Monday, September 18, 2006

Learning from the MidPoint Music Festival

This is a very good article about the nuts and bolts of a music festival. The 9/17/06, Enquirer - MidPoint maestros committed

The MidPoint Music Festival in Cincinnati is five years old. It started "in 2002 with 150 bands playing in 13 venues to 10,000 people, and has grown to this year's total of 17 venues with 21 stages, hosting 280-plus bands playing to an expected 60,000."

It was started by Sean Rhiney and Bill Donabedian, who still run it on a volunteer basis, along with a staff of 13 other year-round volunteers (hundreds volunteer during the festival itself). Both have day jobs. Most of the year, festival planning only takes a few hours a week. For several months leading up to the festival, it becomes a full-time job in addition to their regular work.

Among the points in the article:

1. The festival has been able to run in one area, rather than all over the city, giving them a significant advantage over other music festivals around the country. However, venues disappear, forcing them to find alternatives. "'We've lost a venue or venues every year, so in some respects it's nothing new,' says Donabedian, as Rhiney chimes in to finish his thought ...

"'We've always had contingency plans.
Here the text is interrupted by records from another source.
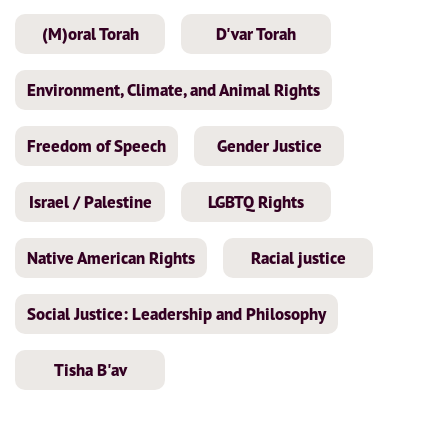
(M)oral Torah
D'var Torah
Environment, Climate, and Animal Rights
Freedom of Speech
Gender Justice
Israel / Palestine
LGBTQ Rights
Native American Rights
Racial justice
Social Justice: Leadership and Philosophy
Tisha B'av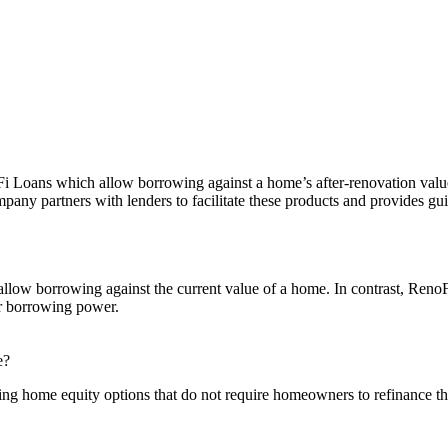
noFi Loans which allow borrowing against a home’s after-renovation v
 partners with lenders to facilitate these products and provides gu
llow borrowing against the current value of a home. In contrast, Reno
ir borrowing power.
e?
uding home equity options that do not require homeowners to refinance th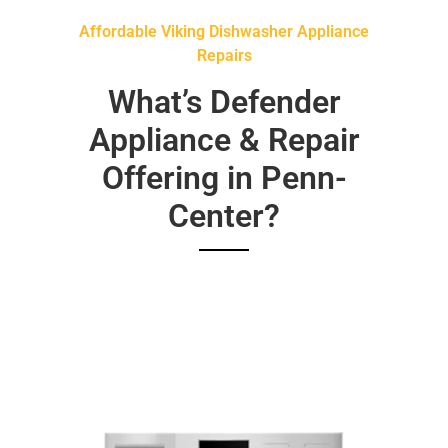
Affordable Viking Dishwasher Appliance
Repairs
What’s Defender
Appliance & Repair
Offering in Penn-
Center?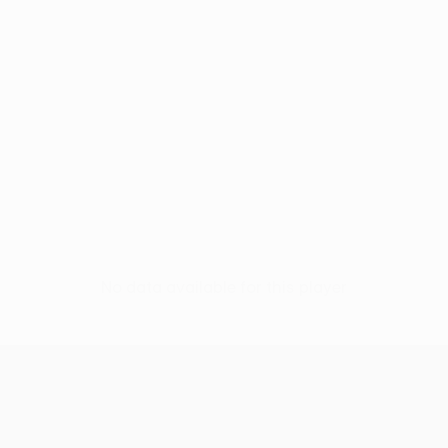
No data available for this player
UEFA Conference League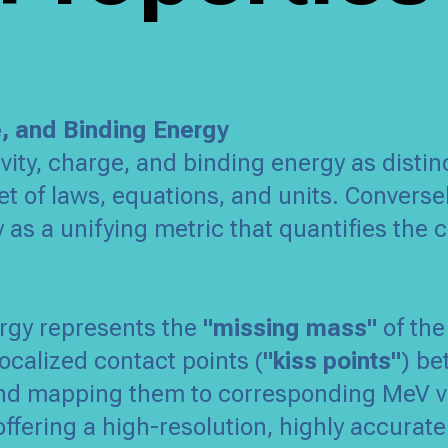
e, and Binding Energy
vity, charge, and binding energy as disti
t of laws, equations, and units. Converse
y as a unifying metric that quantifies the c
ergy represents the
"missing mass"
of the
ocalized contact points (
"kiss points"
) be
 and mapping them to corresponding MeV v
 offering a high-resolution, highly accura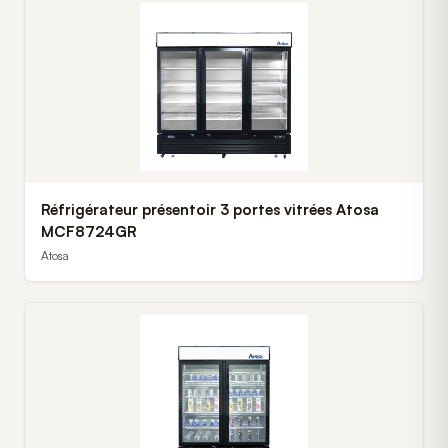
Réfrigérateur présentoir 3 portes vitrées Atosa
MCF8724GR
Atosa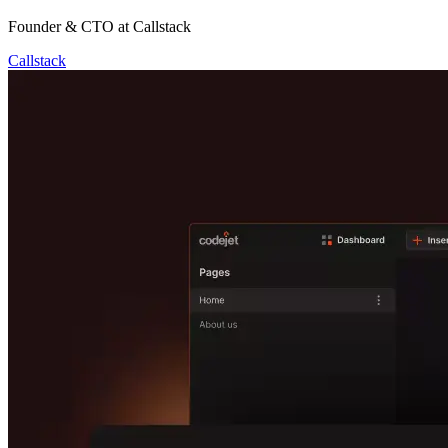
Founder & CTO at Callstack
Callstack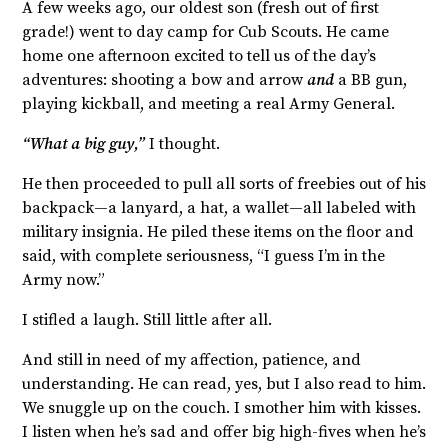
A few weeks ago, our oldest son (fresh out of first
grade!) went to day camp for Cub Scouts. He came
home one afternoon excited to tell us of the day’s
adventures: shooting a bow and arrow
and
a BB gun,
playing kickball, and meeting a real Army General.
“What a big guy,”
I thought.
He then proceeded to pull all sorts of freebies out of his
backpack—a lanyard, a hat, a wallet—all labeled with
military insignia. He piled these items on the floor and
said, with complete seriousness, “I guess I’m in the
Army now.”
I stifled a laugh. Still little after all.
And still in need of my affection, patience, and
understanding. He can read, yes, but I also read to him.
We snuggle up on the couch. I smother him with kisses.
I listen when he’s sad and offer big high-fives when he’s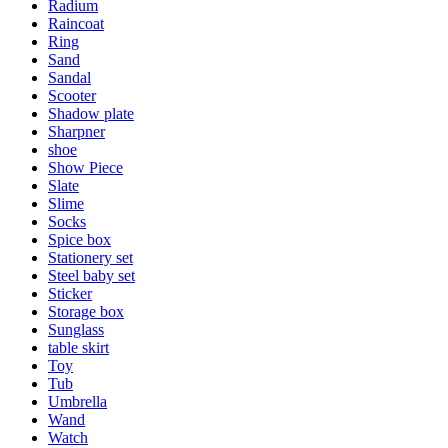
Radium
Raincoat
Ring
Sand
Sandal
Scooter
Shadow plate
Sharpner
shoe
Show Piece
Slate
Slime
Socks
Spice box
Stationery set
Steel baby set
Sticker
Storage box
Sunglass
table skirt
Toy
Tub
Umbrella
Wand
Watch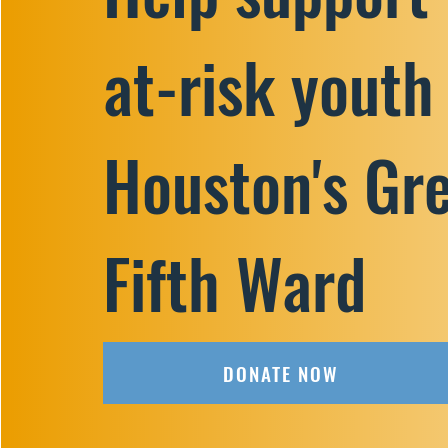
at-risk youth
Houston's Gr
Fifth Ward
DONATE NOW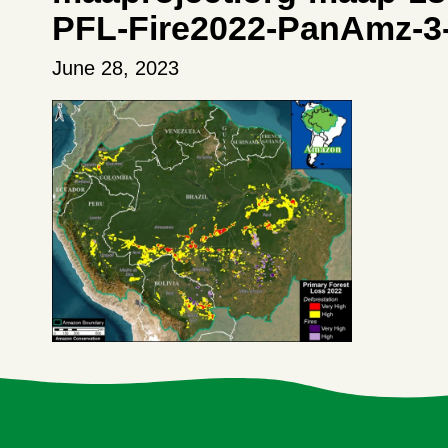
PFL-Fire2022-PanAmz-3
June 28, 2023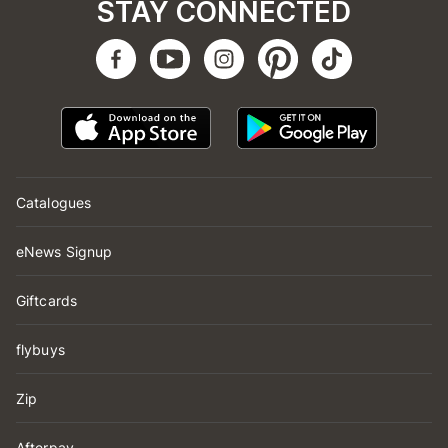
STAY CONNECTED
Catalogues
eNews Signup
Giftcards
flybuys
Zip
Afterpay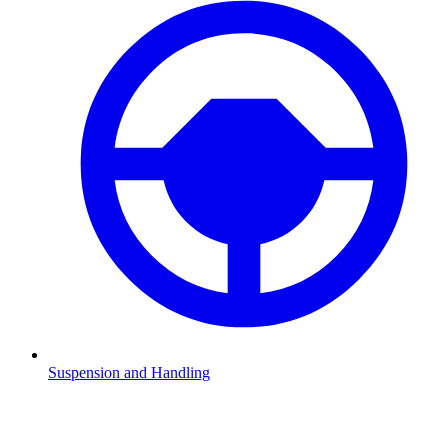
Suspension and Handling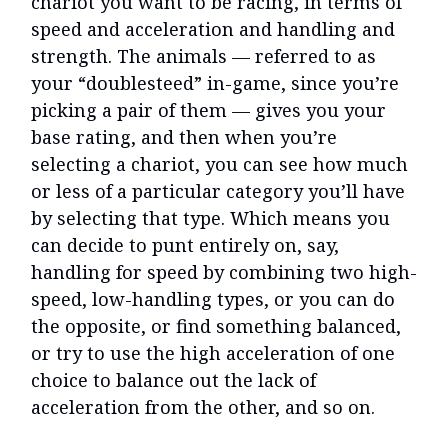
chariot you want to be racing, in terms of
speed and acceleration and handling and
strength. The animals — referred to as
your “doublesteed” in-game, since you’re
picking a pair of them — gives you your
base rating, and then when you’re
selecting a chariot, you can see how much
or less of a particular category you’ll have
by selecting that type. Which means you
can decide to punt entirely on, say,
handling for speed by combining two high-
speed, low-handling types, or you can do
the opposite, or find something balanced,
or try to use the high acceleration of one
choice to balance out the lack of
acceleration from the other, and so on.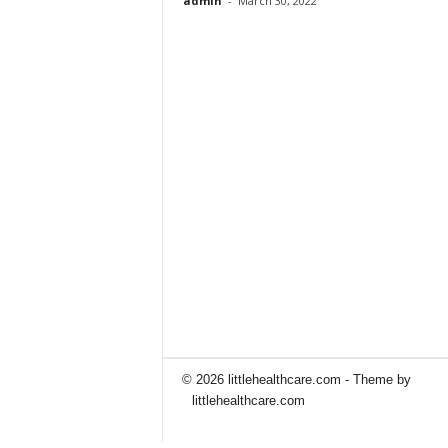
admin
-
March 30, 2022
© 2026 littlehealthcare.com - Theme by
littlehealthcare.com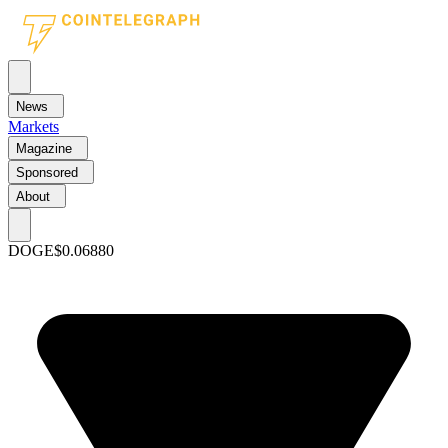
News
Markets
Magazine
Sponsored
About
DOGE
$0.06880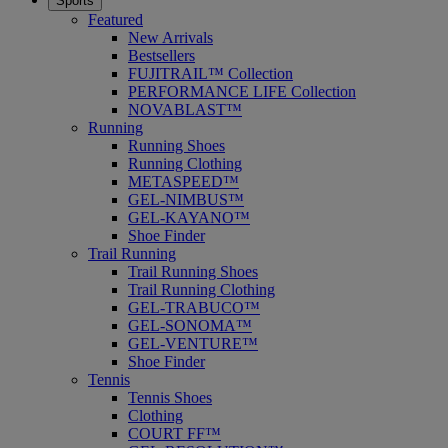
Sports
Featured
New Arrivals
Bestsellers
FUJITRAIL™ Collection
PERFORMANCE LIFE Collection
NOVABLAST™
Running
Running Shoes
Running Clothing
METASPEED™
GEL-NIMBUS™
GEL-KAYANO™
Shoe Finder
Trail Running
Trail Running Shoes
Trail Running Clothing
GEL-TRABUCO™
GEL-SONOMA™
GEL-VENTURE™
Shoe Finder
Tennis
Tennis Shoes
Clothing
COURT FF™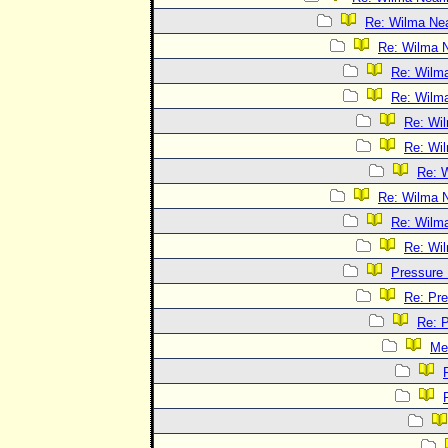
Re: Wilma Nea
Re: Wilma N
Re: Wilma
Re: Wilma
Re: Wil
Re: Wil
Re: W
Re: Wilma N
Re: Wilma
Re: Wil
Pressure
Re: Pr
Re: 
Me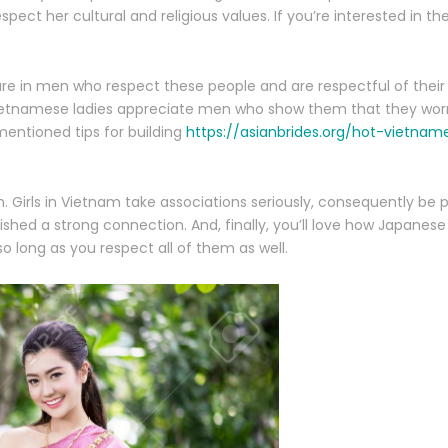
ect her cultural and religious values. If you’re interested in th
e in men who respect these people and are respectful of their 
 Vietnamese ladies appreciate men who show them that they worr
mentioned tips for building
https://asianbrides.org/hot-vietn
on. Girls in Vietnam take associations seriously, consequently be 
ed a strong connection. And, finally, you’ll love how Japanese 
o long as you respect all of them as well.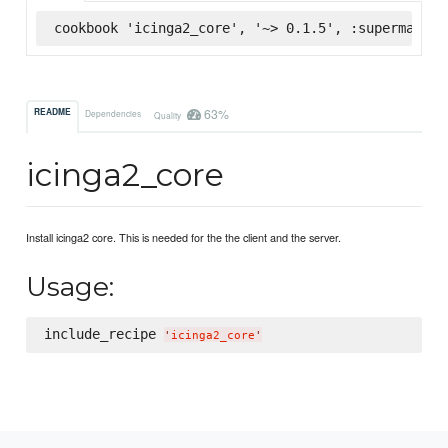
cookbook 'icinga2_core', '~> 0.1.5', :supermarket
63%
README
Dependencies
Quality
icinga2_core
Install icinga2 core. This is needed for the the client and the server.
Usage:
include_recipe 
'
icinga2_core
'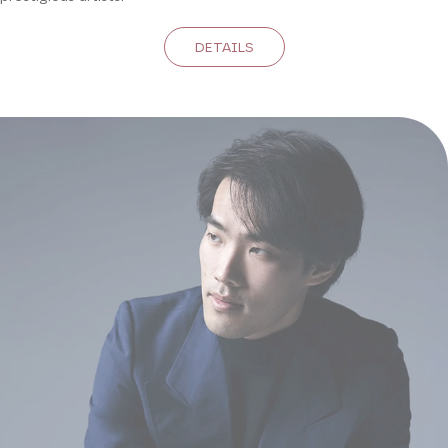
DETAILS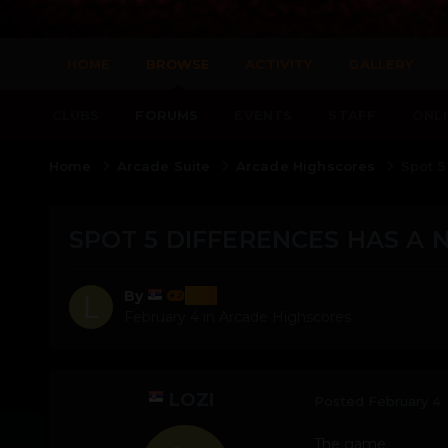
HOME
BROWSE
ACTIVITY
GALLERY
CLUBS
FORUMS
EVENTS
STAFF
ONLI
Home
Arcade Suite
Arcade Highscores
Spot 5
SPOT 5 DIFFERENCES HAS A 
lozi
By
February 4
in
Arcade Highscores
LOZI
Posted
February 4
The game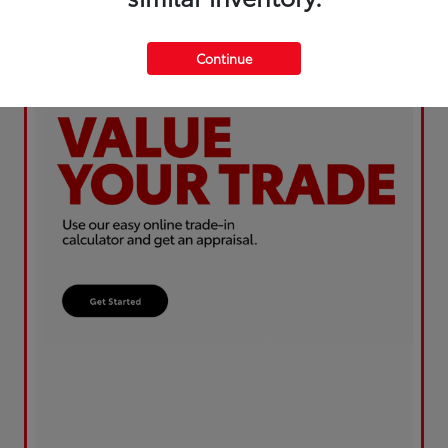
Continue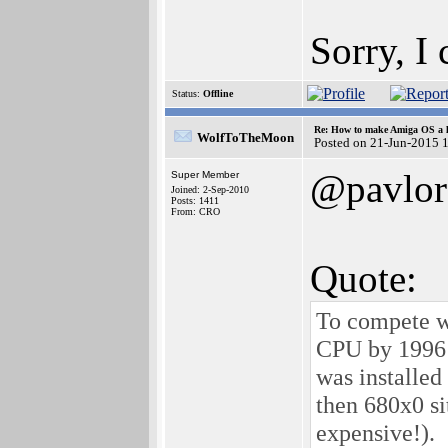
Sorry, I
Status:
Offline
Re: How to make Amiga OS a l
WolfToTheMoon
Posted on 21-Jun-2015 
@pavlor
Super Member
Joined: 2-Sep-2010
Posts: 1411
From: CRO
Quote:
To compete w
CPU by 1996 
was installe
then 680x0 si
expensive!).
We've always had backup venues,' he says.

"'You're dealing with the bar business, which is not the most stable. You just kinda gotta roll with it.'"

2. The festival does not have a title sponsor because there haven't been offers big enough. It runs on a $100,000 budget with just $25,000 coming from sponsors. The rest comes from ticket sales.

3. The festival stays true to its area. "Brent Grulke, [SXSW's] creative director for music, says he's aware of MidPoint and praises its founders for sticking around past the critical five-year mark.

"'There are just mountains of festivals, and a lot of people try it because it looks easy, but anybody who actually does it finds out that it's quite difficult.

"'Particularly carving a niche. Every successful event is particular to a specific place and time, and necessitates that people recognize those qualities and promote them."

"'If people didn't want to come to Cincinnati or Austin, it would be almost impossible to do a festival because you have to depend on a viable local music scene with venues. There's no way to have a successful event that doesn't start with that. It clearly works in Cincinnati because there is a huge number of music fans who will go see talent and are educated, but I can't imagine to whose advantage it would be for SXSW to take over MidPoint.

"'When we do events, we want to run them. And that's the way it should be. They know Cincinnati and we don't.'"

4. They have found ways to keep costs down. "... the organizers increasingly delegate more duties to a back-end system that runs most of its operations, with Web-based applications that automatically deal with everything from musicians' submissions to judging, invitations, scheduling, and this year, creating bio pages for the event's panelists.

"By using existing venues, the pair has been able to circumvent the costs of paying police and EMTs to be on hand during their event, a bite that dealt a financial blow to this year's debut of the Desdemona Festival on the riverfront."